* WHAT YOU SHOULD DO
Continue the article on project-based science learning under the NGSS, picking up after its final sentence.

* DOCUMENT EXCERPT
# # # # # # #
A Curriculum Framework for Project-Based Science Learning
Another school year draws to a close. You sit at a faculty meeting and the principal declares that all science instruction will need to be NGSS-aligned next year. The state has officially adopted the Next Generation Science Standards (NGSS). You knew this change was coming, yet you’ve been dreading it. A colleague leans over and says, “What are you going to do about the NGSS? I’ll probably just use the same lessons I’ve used for years. I’m sure I can find the practices in there somewhere.” You think to yourself, “Yeah… my students already do hands-on activities, and they really seem to like science. I ask them lots of questions. How much will my teaching really need to change?”
Not everyone at your school is familiar with these new standards, so your principal explains they are based on A Framework for K–12 Science Education, a report developed by the National Research Council.1 Scientists, educators, education researchers, and engineers from 26 states wrote and reviewed the standards, which were published in 2013. Yours is one of 19 states that have adopted them to prepare students for college, careers, and citizenship by specifying the expectations and goals for learning. The standards, she says, will provide your school and district with a foundation to make coordinated decisions around curriculum, assessments, and instruction, from kindergarten through twelfth grade, across the life sciences, the physical sciences, the earth and space sciences, engineering, technology, and the application of science.
Your principal says that to help make the transition, she’s arranged for a tour of a neighboring school where some of the science teachers have already started implementing the NGSS.
You’ve been given a release day to visit and observe two standards-based classrooms teaching the same scientific concept. You notice the following:
|Classroom 1||Classroom 2|
|You hear the teacher say...|
“Who can tell me the three ways that heat can be transferred between two objects?”
“Before you can begin, you’ll need to tell me what you think will happen in this lab based on the chapter reading and lab protocol. If you haven’t done the reading on thermal energy, then how will you know if your results match what is expected?”
“What did you learn about thermal energy from doing this lab?”
“In a diagram, draw how the energy flows when a hot object touches a cold object.”
“How do we design a device that can bake cookies using only the sun’s energy?”
“We’ve all reviewed the chapter on thermal energy, but before you can begin your investigation, you need to explain what you are trying to figure out. What do you still need to consider as you design your cooking device?”
“How has this lab informed the design of your thermal device?”
“Develop a model that explains how your device will use energy from the sun to bake your cookies.”
You overhear students saying...
“Of course I took notes! I wrote it all down because I know this is probably going to be on the test.”
“This was so cool. We got exactly what it says in the book!”
“This is so frustrating. Just tell me what I need to know!”
“What are we up to? We’re learning about the different types of thermal energy.”
“Let me see if something in my notebook will help us figure out why the cookies aren’t getting warm.”
“Aha, so that’s how it works! Now I see how we can change our design.”
“This is so frustrating. I’ll need to try something else.”
“What are we up to? We’re figuring out how to use thermal energy from the sun to bake these cookies.”
You thank both teachers, and before talking with your colleagues, you begin to wonder to yourself: “In my own teaching, do I hear more things like the first classroom or the second? What am I trying to get my students to do? How would my kids describe what they are up to in my class?”
# # # # # # #
(Dataset entries that pose questions)
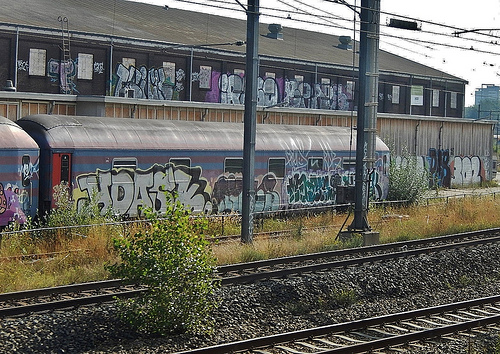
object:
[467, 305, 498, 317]
board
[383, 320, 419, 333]
wooden board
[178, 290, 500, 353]
tracks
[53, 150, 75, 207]
board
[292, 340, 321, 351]
wooden board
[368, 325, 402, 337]
board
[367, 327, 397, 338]
board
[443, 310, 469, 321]
board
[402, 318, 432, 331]
board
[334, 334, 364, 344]
board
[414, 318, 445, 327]
board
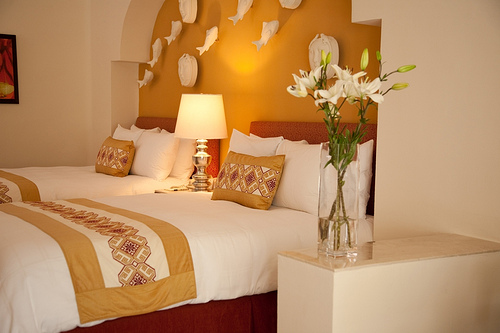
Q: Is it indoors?
A: Yes, it is indoors.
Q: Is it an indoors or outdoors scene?
A: It is indoors.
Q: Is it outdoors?
A: No, it is indoors.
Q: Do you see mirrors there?
A: No, there are no mirrors.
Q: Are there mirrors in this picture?
A: No, there are no mirrors.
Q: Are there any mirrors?
A: No, there are no mirrors.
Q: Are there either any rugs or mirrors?
A: No, there are no mirrors or rugs.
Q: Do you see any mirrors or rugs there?
A: No, there are no mirrors or rugs.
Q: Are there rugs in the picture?
A: No, there are no rugs.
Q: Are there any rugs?
A: No, there are no rugs.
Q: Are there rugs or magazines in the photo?
A: No, there are no rugs or magazines.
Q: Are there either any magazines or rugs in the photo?
A: No, there are no rugs or magazines.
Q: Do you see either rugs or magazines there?
A: No, there are no rugs or magazines.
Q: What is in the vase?
A: The flowers are in the vase.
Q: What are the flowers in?
A: The flowers are in the vase.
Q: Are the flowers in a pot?
A: No, the flowers are in the vase.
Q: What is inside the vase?
A: The flowers are inside the vase.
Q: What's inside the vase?
A: The flowers are inside the vase.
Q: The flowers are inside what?
A: The flowers are inside the vase.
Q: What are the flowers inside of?
A: The flowers are inside the vase.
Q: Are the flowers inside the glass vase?
A: Yes, the flowers are inside the vase.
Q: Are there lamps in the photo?
A: Yes, there is a lamp.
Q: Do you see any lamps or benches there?
A: Yes, there is a lamp.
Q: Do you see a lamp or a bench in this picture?
A: Yes, there is a lamp.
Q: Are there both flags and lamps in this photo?
A: No, there is a lamp but no flags.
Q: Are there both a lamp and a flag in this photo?
A: No, there is a lamp but no flags.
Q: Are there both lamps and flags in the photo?
A: No, there is a lamp but no flags.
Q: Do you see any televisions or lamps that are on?
A: Yes, the lamp is on.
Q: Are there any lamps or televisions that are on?
A: Yes, the lamp is on.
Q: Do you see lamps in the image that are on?
A: Yes, there is a lamp that is on.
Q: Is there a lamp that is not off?
A: Yes, there is a lamp that is on.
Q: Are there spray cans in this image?
A: No, there are no spray cans.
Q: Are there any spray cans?
A: No, there are no spray cans.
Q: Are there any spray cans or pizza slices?
A: No, there are no spray cans or pizza slices.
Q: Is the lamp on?
A: Yes, the lamp is on.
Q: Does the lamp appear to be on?
A: Yes, the lamp is on.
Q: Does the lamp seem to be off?
A: No, the lamp is on.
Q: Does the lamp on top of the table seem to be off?
A: No, the lamp is on.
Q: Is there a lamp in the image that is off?
A: No, there is a lamp but it is on.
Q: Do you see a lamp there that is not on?
A: No, there is a lamp but it is on.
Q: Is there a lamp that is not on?
A: No, there is a lamp but it is on.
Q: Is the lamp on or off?
A: The lamp is on.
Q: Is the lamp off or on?
A: The lamp is on.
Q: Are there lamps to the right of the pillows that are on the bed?
A: Yes, there is a lamp to the right of the pillows.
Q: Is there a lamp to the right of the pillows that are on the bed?
A: Yes, there is a lamp to the right of the pillows.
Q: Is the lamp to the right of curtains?
A: No, the lamp is to the right of the pillows.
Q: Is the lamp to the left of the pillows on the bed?
A: No, the lamp is to the right of the pillows.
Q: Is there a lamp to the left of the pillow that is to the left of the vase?
A: Yes, there is a lamp to the left of the pillow.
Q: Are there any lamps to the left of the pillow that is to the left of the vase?
A: Yes, there is a lamp to the left of the pillow.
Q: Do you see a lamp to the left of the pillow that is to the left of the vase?
A: Yes, there is a lamp to the left of the pillow.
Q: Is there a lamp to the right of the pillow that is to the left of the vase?
A: No, the lamp is to the left of the pillow.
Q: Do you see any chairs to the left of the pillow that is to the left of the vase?
A: No, there is a lamp to the left of the pillow.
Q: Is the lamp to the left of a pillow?
A: Yes, the lamp is to the left of a pillow.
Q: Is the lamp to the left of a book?
A: No, the lamp is to the left of a pillow.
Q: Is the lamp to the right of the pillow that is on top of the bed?
A: No, the lamp is to the left of the pillow.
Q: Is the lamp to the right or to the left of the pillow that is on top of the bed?
A: The lamp is to the left of the pillow.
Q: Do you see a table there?
A: Yes, there is a table.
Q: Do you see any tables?
A: Yes, there is a table.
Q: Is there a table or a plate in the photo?
A: Yes, there is a table.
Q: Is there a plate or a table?
A: Yes, there is a table.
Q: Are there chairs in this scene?
A: No, there are no chairs.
# # # # # # #
* RESPONSE TO THIS EXERCISE
The Next Generation Science Standards provide a framework for shifting instruction toward what you see in Classroom 2.2 The new standards ask teachers to support student learning through the application of “Science and Engineering Practices.” These practices are an integral dimension of the NGSS and are typically employed by scientists and engineers as they investigate the natural world and design solutions for real-world problems. To help students make this shift, the NGSS replace the recall of lengthy lists of isolated facts with a smaller and more focused set of “Disciplinary Core Ideas.” By focusing on fewer ideas, students instead have greater opportunities to engage with these practices and to make more connections (also know as “Crosscutting Concepts”) across the disciplines, thus developing a deeper conceptual understanding.
Over time, the classroom becomes less like Classroom 1, where students ask only “what?” and value answer making, to one more like Classroom 2, where students wonder “how?” and “why?,” and where answers serve as a steppingstone toward sense making. This shift equips students to not only learn new information but also apply it.
Making this shift requires considerable curricular and instructional supports. Engaging students in greater exploration and investigation demands a curriculum that (1) is organized into a coherent sequence of learning, and (2) allows students multiple opportunities to engage with meaningful phenomena and grapple with relevant questions. Effectively implementing such a curriculum also requires supports to help teachers develop their content knowledge and pedagogical intuition.
Our team at Stanford University found that project-based learning is an effective framework to do just that. Below we explain how we used project-based learning and performance-based assessments to design an effective, engaging curriculum. We describe the gains in student learning we’ve observed and conclude with a discussion of our process for evaluating curricular materials, which we hope will serve as a tool for evaluating and selecting NGSS-aligned curricula.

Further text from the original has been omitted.